:: LISTED ENTRIES ::

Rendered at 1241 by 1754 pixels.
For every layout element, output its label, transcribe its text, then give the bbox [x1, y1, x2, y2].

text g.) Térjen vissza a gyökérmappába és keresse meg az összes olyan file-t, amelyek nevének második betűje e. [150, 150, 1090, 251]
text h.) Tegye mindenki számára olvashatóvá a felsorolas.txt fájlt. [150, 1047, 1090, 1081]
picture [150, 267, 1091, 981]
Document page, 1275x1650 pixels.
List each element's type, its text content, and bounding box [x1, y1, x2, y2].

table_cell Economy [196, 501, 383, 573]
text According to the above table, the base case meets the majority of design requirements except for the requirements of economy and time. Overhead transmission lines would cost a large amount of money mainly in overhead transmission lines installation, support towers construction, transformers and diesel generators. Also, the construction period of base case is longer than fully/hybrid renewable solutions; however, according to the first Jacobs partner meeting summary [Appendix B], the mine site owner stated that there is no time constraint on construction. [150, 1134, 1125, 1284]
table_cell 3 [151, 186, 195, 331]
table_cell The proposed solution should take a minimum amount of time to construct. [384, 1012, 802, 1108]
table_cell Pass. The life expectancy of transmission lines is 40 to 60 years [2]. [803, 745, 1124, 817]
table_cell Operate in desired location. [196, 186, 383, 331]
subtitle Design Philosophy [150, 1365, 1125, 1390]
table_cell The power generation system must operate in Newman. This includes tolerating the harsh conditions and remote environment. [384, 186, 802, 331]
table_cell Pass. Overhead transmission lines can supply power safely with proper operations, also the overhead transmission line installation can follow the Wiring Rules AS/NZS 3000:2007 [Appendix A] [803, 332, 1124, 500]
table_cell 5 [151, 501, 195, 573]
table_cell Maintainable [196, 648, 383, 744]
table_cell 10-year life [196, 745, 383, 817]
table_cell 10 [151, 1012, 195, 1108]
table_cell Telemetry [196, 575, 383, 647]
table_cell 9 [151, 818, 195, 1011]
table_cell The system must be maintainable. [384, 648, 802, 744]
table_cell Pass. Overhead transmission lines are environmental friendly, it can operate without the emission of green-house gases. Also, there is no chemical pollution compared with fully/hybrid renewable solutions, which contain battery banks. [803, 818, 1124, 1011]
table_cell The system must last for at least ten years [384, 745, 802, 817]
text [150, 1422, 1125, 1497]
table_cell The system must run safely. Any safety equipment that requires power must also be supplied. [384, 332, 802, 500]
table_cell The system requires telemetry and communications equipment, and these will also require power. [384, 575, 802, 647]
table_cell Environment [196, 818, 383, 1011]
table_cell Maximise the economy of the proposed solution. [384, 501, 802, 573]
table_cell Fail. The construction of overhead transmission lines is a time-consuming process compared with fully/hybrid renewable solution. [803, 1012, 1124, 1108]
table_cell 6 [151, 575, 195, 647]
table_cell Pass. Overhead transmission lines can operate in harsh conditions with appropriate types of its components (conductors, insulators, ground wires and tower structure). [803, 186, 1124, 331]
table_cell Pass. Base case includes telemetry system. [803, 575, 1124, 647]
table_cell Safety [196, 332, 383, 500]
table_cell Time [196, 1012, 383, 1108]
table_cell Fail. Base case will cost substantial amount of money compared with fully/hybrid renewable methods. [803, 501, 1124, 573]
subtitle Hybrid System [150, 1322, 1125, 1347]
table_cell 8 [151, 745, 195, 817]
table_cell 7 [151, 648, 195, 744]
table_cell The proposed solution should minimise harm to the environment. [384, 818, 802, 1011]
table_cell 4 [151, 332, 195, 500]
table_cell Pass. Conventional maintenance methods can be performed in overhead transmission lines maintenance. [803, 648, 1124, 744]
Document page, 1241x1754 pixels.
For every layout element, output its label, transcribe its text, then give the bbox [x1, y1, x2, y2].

:::

• _THE PROBLEM_
Copy out every line from the data above that has "Fail" in it.

• _THE ANSWER_
table_cell Fail. The construction of overhead transmission lines is a time-consuming process compared with fully/hybrid renewable solution. [803, 1012, 1124, 1108]
table_cell Fail. Base case will cost substantial amount of money compared with fully/hybrid renewable methods. [803, 501, 1124, 573]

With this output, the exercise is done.